[Extracted records]

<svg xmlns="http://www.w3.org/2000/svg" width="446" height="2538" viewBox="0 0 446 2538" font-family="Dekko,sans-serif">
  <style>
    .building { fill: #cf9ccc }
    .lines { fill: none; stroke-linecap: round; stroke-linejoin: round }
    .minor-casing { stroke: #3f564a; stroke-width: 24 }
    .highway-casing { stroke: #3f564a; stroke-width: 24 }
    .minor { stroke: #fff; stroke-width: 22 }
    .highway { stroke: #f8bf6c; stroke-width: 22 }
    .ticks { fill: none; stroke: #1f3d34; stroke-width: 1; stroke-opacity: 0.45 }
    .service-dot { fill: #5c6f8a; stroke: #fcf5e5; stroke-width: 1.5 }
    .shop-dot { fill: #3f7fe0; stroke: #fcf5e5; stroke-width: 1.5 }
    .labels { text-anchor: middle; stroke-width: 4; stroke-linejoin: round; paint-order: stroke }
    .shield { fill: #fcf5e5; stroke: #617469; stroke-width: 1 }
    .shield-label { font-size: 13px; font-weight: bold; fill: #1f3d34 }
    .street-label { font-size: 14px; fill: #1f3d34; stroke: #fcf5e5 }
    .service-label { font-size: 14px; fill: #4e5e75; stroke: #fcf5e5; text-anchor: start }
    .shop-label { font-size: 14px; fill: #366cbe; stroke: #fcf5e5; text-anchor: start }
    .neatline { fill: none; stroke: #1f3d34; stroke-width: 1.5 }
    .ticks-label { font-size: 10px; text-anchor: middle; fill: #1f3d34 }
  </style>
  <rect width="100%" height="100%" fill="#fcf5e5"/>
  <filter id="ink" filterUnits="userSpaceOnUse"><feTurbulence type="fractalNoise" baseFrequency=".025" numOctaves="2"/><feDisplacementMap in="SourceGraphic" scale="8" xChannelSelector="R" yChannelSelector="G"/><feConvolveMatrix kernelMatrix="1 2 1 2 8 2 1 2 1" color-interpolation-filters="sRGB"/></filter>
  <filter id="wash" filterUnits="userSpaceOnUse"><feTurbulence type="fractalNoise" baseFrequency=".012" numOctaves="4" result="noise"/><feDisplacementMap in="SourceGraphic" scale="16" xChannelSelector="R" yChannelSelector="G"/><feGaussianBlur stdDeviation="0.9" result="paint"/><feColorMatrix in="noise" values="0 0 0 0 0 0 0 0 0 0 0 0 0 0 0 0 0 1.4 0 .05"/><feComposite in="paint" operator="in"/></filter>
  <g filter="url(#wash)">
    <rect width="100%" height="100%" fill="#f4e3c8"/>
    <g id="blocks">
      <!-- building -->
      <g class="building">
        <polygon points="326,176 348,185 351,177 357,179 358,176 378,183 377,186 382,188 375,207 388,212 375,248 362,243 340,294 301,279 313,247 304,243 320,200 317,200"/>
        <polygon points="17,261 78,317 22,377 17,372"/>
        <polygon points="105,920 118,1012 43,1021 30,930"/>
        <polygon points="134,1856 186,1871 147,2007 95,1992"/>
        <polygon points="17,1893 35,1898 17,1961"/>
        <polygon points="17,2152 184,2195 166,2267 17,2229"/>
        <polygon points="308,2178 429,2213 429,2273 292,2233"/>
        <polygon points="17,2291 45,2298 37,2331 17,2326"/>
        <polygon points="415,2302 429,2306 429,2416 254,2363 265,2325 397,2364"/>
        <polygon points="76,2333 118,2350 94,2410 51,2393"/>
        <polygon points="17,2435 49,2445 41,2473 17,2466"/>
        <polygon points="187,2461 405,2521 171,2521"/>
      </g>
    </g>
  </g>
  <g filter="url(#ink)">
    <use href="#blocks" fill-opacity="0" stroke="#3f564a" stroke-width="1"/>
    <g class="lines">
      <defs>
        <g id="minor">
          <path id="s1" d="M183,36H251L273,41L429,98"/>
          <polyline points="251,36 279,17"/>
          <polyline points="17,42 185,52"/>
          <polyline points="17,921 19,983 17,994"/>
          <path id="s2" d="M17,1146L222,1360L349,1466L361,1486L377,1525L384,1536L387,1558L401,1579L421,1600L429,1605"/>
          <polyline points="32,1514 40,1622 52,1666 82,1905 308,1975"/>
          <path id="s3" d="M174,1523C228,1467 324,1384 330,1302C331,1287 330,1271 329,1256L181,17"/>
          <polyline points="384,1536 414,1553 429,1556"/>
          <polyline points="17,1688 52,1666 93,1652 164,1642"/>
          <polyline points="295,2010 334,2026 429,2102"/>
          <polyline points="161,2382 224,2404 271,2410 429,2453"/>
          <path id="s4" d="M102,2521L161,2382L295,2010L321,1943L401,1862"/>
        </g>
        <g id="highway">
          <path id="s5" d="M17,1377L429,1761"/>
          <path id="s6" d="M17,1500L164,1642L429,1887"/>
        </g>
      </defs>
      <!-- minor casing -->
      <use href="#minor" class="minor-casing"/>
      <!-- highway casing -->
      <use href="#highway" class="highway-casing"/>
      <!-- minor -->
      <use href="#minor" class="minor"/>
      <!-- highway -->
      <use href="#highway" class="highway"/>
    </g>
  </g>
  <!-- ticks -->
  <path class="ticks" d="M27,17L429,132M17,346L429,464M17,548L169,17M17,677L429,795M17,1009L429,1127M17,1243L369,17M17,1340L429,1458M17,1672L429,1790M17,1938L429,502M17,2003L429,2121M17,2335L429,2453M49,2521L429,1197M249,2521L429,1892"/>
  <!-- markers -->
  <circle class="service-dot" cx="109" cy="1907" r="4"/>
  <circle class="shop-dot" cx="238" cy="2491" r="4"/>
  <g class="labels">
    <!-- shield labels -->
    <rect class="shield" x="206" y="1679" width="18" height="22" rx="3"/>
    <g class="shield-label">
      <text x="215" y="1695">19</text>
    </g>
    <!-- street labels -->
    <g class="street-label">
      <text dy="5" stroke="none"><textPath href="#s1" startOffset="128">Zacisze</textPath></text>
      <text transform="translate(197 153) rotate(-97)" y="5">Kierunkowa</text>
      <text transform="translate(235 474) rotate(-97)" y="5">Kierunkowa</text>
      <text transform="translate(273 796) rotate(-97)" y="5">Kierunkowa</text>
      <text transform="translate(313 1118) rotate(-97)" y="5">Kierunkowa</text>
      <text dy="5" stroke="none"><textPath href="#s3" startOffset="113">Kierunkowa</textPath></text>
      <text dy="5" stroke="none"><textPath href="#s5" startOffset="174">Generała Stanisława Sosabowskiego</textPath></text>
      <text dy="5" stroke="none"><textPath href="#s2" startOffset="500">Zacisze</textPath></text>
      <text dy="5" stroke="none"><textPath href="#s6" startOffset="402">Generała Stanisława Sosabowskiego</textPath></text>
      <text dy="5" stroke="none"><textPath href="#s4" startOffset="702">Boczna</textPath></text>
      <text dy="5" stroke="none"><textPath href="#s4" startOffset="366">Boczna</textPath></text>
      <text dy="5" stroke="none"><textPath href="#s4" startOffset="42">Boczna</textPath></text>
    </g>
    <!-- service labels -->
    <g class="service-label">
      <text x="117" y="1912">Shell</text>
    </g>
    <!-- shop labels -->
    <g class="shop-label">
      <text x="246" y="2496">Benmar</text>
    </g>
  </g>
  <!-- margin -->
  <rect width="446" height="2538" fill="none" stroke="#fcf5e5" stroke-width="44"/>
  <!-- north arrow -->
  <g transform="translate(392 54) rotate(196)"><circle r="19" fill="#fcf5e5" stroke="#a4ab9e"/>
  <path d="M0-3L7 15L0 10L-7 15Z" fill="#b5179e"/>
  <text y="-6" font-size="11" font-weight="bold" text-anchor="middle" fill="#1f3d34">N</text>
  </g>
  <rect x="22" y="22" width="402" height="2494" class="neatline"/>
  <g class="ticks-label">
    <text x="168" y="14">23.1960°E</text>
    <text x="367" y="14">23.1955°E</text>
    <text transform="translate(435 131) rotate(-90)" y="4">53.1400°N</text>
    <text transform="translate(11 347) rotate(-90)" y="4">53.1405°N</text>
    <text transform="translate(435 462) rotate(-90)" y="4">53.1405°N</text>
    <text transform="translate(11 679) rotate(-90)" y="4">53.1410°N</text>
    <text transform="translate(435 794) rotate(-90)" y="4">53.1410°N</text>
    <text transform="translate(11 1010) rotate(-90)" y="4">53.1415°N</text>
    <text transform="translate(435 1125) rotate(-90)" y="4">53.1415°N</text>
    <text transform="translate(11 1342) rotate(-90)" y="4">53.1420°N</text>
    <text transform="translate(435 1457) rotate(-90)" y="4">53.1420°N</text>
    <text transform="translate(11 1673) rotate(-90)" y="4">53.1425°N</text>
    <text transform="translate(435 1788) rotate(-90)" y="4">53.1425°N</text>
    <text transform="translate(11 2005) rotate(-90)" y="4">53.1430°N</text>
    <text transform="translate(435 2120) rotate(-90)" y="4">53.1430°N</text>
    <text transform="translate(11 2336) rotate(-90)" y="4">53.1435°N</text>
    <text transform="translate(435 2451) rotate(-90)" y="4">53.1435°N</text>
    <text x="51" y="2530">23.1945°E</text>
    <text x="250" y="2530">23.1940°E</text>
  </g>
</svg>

> Work order
Looking at the entries, state how many lines hold the string "Stanisława", with the number as the sole reply.

> Answer area
2